THE TASK:
State how many lines in the items below contain the string "unit". Reply with that number alone.

DATA SHOWN:
§ §

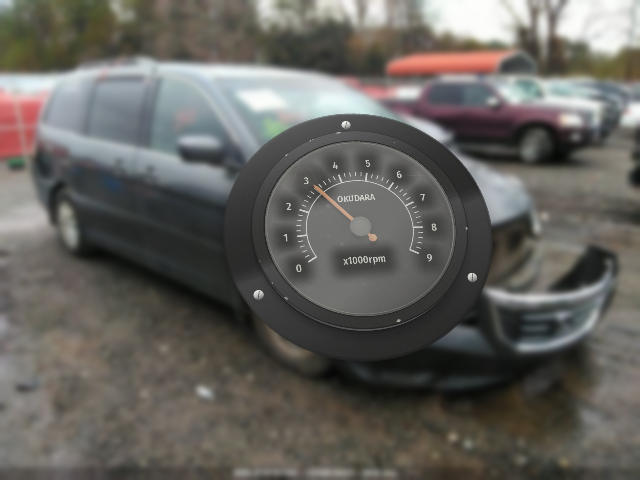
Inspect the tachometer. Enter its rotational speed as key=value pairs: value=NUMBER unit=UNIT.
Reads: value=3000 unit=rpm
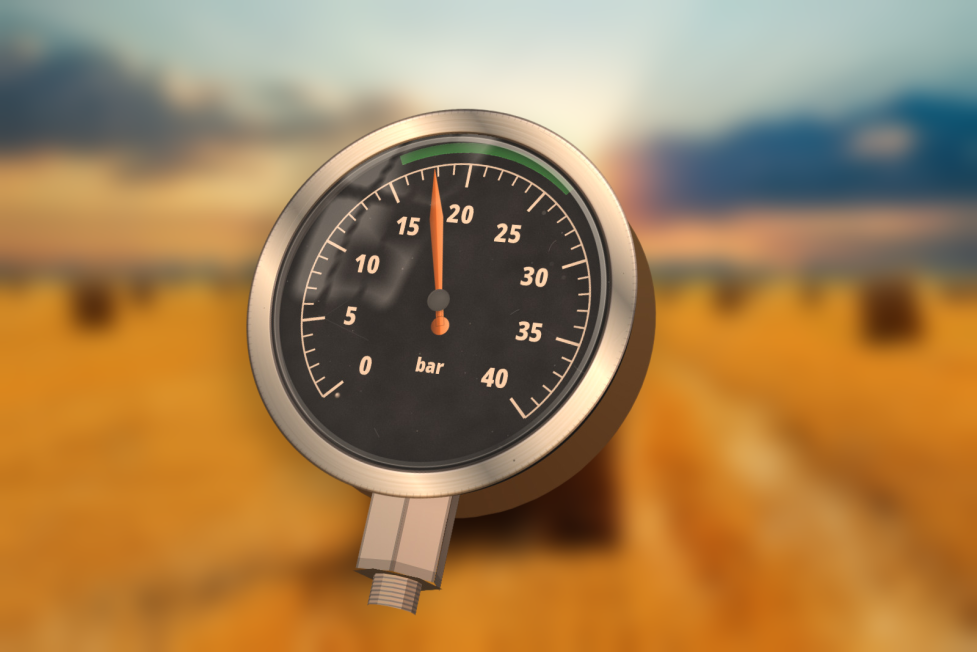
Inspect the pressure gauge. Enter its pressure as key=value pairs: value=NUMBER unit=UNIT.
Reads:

§ §

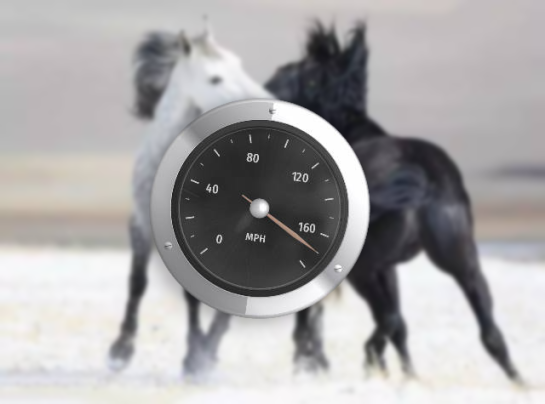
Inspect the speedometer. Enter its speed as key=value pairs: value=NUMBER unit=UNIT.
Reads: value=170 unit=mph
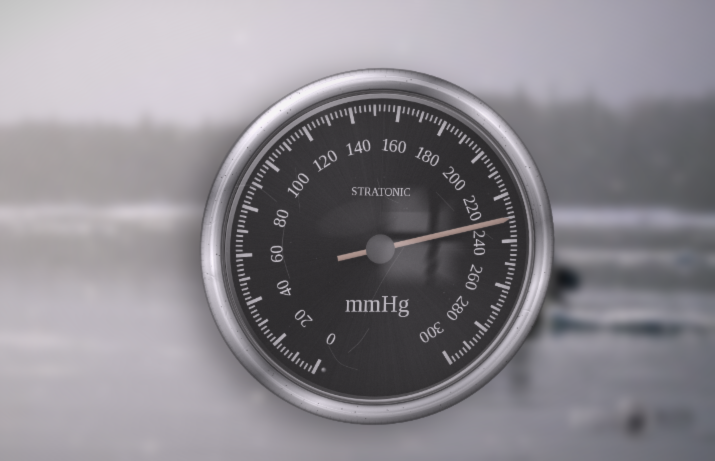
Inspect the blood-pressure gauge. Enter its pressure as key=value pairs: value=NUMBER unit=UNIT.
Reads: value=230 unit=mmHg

§ §

EXERCISE OUTPUT:
7